>>

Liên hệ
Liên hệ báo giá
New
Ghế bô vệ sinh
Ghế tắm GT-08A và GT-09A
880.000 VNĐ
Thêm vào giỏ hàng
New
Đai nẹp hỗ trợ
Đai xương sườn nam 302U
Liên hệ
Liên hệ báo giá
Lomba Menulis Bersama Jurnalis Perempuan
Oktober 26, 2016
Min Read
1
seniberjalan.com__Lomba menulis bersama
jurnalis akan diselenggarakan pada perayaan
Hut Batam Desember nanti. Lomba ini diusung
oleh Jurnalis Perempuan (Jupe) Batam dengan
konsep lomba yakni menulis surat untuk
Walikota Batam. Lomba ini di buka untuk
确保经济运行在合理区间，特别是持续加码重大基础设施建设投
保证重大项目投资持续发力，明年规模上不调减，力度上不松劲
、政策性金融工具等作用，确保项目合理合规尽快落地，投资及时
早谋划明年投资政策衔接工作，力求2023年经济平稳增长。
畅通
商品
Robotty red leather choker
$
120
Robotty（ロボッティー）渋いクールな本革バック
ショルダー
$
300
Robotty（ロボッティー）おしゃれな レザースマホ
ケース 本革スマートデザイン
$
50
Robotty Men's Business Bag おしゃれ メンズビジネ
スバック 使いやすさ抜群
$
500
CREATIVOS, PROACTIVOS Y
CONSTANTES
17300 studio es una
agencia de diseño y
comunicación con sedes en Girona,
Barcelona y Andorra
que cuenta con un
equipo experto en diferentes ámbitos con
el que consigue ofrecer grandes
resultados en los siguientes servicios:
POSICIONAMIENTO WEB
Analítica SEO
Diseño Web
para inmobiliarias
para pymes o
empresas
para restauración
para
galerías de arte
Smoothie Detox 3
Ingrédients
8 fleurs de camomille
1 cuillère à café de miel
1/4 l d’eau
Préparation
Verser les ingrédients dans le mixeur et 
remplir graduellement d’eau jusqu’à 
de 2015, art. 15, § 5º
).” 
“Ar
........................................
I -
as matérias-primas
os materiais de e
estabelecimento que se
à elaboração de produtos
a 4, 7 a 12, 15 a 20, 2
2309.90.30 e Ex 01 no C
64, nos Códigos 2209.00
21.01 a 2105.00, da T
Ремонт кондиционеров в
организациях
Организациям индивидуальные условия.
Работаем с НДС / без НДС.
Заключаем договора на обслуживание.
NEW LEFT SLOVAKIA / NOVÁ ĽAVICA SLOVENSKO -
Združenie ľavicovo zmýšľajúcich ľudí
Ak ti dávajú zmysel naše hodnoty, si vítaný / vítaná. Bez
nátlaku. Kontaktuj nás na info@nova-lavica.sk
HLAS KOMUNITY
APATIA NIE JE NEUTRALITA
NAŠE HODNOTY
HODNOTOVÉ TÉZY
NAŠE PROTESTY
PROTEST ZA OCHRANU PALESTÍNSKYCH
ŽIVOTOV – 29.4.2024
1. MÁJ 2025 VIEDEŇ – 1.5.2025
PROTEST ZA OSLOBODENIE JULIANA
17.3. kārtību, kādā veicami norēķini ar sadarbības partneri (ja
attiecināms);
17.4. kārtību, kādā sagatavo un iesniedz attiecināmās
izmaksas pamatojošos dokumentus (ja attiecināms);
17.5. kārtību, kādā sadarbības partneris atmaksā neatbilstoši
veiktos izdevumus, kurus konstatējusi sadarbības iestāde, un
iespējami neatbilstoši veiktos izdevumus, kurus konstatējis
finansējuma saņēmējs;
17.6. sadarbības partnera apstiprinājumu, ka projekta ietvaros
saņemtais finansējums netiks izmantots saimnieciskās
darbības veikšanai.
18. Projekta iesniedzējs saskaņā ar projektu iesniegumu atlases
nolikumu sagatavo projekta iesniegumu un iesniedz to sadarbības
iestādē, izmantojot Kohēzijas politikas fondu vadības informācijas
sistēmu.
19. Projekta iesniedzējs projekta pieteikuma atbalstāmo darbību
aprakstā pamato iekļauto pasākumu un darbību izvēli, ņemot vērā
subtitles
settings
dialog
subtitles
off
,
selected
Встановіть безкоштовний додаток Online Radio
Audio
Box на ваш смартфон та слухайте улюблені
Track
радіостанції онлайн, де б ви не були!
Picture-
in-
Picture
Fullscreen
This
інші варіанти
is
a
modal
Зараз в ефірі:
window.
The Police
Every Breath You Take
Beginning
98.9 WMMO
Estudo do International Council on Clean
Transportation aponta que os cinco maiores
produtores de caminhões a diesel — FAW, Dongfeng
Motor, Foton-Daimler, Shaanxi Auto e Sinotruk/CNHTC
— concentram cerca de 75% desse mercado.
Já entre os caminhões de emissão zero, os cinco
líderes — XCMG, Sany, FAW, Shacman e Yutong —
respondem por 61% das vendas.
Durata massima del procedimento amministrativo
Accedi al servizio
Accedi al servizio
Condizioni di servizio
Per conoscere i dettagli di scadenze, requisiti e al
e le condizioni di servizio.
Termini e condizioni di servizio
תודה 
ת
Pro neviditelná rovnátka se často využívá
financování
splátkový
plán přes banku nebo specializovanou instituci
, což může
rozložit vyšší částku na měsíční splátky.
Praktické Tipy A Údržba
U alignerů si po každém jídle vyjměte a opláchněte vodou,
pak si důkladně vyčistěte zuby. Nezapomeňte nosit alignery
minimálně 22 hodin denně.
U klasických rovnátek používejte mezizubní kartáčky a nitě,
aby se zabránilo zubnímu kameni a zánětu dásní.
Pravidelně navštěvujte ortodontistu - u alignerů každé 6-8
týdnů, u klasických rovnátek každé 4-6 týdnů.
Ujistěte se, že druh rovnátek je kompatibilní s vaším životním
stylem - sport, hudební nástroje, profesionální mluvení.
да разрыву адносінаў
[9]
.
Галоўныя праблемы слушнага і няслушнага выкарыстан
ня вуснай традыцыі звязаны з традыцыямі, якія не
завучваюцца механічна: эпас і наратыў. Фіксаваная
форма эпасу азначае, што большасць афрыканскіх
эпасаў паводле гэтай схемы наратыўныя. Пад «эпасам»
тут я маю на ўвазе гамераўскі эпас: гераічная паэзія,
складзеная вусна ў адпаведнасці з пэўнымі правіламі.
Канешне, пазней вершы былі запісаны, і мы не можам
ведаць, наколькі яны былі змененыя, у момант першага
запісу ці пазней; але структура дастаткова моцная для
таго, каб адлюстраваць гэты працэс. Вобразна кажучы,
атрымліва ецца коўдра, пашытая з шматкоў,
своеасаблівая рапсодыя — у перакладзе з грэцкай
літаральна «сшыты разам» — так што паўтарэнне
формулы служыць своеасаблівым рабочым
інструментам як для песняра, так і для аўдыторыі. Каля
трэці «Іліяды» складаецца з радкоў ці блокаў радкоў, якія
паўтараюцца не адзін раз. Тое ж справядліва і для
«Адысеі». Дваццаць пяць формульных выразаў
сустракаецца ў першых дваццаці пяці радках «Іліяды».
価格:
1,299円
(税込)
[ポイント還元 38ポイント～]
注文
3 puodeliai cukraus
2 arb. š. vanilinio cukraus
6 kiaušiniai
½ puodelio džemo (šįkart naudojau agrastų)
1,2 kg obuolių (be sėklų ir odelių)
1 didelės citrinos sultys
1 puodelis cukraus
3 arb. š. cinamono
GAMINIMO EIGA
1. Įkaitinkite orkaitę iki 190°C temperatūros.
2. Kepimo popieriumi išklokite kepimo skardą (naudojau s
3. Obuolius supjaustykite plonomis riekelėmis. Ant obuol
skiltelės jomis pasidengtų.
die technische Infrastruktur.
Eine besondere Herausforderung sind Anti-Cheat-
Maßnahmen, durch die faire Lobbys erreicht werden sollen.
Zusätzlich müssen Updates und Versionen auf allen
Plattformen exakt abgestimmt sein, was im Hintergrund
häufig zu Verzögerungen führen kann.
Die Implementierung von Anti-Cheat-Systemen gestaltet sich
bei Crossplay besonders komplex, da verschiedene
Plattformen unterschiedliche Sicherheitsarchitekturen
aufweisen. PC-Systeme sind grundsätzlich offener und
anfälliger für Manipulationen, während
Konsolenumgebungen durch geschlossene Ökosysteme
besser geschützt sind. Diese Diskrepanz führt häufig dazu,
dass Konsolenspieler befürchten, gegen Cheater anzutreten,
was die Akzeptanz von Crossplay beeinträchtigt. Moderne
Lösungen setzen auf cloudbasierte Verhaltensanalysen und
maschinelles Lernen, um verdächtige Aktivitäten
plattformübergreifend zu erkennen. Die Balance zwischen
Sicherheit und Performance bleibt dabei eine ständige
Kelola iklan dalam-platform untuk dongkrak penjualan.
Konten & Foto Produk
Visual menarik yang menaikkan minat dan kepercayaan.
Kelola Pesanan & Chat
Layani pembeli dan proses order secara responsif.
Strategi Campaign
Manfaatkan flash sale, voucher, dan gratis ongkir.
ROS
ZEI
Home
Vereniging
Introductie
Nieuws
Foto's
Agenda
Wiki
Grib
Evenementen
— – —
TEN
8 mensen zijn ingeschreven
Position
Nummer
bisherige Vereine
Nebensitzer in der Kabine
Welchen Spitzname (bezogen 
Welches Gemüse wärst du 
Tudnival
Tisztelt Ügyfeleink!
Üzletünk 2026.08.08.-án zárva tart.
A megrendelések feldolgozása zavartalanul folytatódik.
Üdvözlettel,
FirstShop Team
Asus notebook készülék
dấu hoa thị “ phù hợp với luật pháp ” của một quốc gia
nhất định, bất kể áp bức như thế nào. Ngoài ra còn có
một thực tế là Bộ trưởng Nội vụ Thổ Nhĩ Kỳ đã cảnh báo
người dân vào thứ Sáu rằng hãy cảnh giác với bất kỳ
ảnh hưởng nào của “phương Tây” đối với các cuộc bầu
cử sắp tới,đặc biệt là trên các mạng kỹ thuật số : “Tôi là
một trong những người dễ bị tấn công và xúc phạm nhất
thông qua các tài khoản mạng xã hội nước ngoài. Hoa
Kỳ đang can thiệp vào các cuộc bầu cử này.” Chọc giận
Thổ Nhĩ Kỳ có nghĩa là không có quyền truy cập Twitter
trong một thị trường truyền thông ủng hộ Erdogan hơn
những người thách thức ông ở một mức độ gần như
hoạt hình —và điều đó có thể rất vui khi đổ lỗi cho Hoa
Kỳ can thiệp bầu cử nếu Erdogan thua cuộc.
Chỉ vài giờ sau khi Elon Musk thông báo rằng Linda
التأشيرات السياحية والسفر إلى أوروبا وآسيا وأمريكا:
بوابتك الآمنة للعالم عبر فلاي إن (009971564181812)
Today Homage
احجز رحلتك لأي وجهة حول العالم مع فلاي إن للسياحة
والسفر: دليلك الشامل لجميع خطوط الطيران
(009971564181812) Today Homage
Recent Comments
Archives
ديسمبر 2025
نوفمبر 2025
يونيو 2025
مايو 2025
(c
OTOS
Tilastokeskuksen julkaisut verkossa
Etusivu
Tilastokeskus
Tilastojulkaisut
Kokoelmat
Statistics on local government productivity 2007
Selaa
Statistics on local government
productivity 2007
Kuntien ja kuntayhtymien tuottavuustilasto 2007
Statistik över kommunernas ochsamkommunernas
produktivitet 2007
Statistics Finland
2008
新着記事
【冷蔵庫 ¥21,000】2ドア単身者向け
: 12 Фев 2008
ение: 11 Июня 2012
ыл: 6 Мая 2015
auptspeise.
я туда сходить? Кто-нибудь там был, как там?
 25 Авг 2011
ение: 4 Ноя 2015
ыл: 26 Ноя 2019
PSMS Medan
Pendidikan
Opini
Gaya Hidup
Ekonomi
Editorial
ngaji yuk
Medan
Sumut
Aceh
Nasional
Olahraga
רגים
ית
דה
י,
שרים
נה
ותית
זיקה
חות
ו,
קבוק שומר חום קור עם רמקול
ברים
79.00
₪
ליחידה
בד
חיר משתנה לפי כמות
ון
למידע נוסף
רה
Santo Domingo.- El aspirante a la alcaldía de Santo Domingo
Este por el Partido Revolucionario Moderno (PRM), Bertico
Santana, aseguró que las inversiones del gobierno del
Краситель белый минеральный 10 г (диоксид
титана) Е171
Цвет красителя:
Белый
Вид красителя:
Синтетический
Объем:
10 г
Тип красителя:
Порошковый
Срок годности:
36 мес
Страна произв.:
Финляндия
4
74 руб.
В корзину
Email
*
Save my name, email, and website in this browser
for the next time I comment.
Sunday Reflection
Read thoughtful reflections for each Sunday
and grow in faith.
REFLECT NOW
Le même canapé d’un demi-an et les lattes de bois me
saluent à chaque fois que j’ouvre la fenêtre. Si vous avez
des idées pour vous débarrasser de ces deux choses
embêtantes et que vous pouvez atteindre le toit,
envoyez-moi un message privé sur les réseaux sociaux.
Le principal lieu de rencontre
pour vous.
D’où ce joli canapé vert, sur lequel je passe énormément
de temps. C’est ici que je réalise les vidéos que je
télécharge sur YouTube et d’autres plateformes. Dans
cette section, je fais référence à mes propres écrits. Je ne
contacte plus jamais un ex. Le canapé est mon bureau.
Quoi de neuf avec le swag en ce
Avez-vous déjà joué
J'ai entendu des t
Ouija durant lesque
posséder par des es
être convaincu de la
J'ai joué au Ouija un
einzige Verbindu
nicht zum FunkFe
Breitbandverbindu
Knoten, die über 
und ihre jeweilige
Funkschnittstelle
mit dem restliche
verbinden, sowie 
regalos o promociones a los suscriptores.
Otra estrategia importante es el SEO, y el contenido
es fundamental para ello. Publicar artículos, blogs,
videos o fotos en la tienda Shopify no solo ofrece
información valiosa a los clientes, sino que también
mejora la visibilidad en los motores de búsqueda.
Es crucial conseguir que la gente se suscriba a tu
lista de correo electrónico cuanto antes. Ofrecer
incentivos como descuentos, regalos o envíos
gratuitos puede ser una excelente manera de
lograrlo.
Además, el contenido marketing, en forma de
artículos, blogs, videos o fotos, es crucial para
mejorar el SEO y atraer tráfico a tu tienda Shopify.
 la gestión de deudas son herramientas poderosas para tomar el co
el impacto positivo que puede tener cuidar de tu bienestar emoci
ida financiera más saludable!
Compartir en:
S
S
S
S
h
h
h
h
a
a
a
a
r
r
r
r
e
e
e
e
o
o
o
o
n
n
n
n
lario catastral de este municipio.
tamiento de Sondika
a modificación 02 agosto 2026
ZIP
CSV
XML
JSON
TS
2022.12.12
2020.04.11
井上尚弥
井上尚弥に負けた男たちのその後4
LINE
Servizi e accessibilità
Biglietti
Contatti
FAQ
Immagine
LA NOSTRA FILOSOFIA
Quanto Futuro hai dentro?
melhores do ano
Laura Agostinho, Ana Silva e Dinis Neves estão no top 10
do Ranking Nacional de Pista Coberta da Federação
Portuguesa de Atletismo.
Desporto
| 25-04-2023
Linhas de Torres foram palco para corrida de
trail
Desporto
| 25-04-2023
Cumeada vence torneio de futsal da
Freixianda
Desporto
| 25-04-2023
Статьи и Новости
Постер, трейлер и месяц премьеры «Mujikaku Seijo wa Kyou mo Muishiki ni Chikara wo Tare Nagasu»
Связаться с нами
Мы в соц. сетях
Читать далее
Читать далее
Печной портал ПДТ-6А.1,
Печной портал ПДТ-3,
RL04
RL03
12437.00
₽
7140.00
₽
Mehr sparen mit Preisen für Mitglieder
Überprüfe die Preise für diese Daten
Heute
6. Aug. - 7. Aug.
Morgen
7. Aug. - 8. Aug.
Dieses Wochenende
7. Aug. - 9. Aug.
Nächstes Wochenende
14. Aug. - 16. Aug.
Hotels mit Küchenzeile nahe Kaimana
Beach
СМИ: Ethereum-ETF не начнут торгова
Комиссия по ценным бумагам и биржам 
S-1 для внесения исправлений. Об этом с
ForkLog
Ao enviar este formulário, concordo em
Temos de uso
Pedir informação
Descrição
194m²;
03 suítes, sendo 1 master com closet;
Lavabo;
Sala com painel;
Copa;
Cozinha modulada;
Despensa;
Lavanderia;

<<

Give again, word for word, the records from their first line to the one with "2309.90.30 e Ex 01 no C", and leave out all else.

» Output of the exercise
Liên hệ
Liên hệ báo giá
New
Ghế bô vệ sinh
Ghế tắm GT-08A và GT-09A
880.000 VNĐ
Thêm vào giỏ hàng
New
Đai nẹp hỗ trợ
Đai xương sườn nam 302U
Liên hệ
Liên hệ báo giá
Lomba Menulis Bersama Jurnalis Perempuan
Oktober 26, 2016
Min Read
1
seniberjalan.com__Lomba menulis bersama
jurnalis akan diselenggarakan pada perayaan
Hut Batam Desember nanti. Lomba ini diusung
oleh Jurnalis Perempuan (Jupe) Batam dengan
konsep lomba yakni menulis surat untuk
Walikota Batam. Lomba ini di buka untuk
确保经济运行在合理区间，特别是持续加码重大基础设施建设投
保证重大项目投资持续发力，明年规模上不调减，力度上不松劲
、政策性金融工具等作用，确保项目合理合规尽快落地，投资及时
早谋划明年投资政策衔接工作，力求2023年经济平稳增长。
畅通
商品
Robotty red leather choker
$
120
Robotty（ロボッティー）渋いクールな本革バック
ショルダー
$
300
Robotty（ロボッティー）おしゃれな レザースマホ
ケース 本革スマートデザイン
$
50
Robotty Men's Business Bag おしゃれ メンズビジネ
スバック 使いやすさ抜群
$
500
CREATIVOS, PROACTIVOS Y
CONSTANTES
17300 studio es una
agencia de diseño y
comunicación con sedes en Girona,
Barcelona y Andorra
que cuenta con un
equipo experto en diferentes ámbitos con
el que consigue ofrecer grandes
resultados en los siguientes servicios:
POSICIONAMIENTO WEB
Analítica SEO
Diseño Web
para inmobiliarias
para pymes o
empresas
para restauración
para
galerías de arte
Smoothie Detox 3
Ingrédients
8 fleurs de camomille
1 cuillère à café de miel
1/4 l d’eau
Préparation
Verser les ingrédients dans le mixeur et 
remplir graduellement d’eau jusqu’à 
de 2015, art. 15, § 5º
).” 
“Ar
........................................
I -
as matérias-primas
os materiais de e
estabelecimento que se
à elaboração de produtos
a 4, 7 a 12, 15 a 20, 2
2309.90.30 e Ex 01 no C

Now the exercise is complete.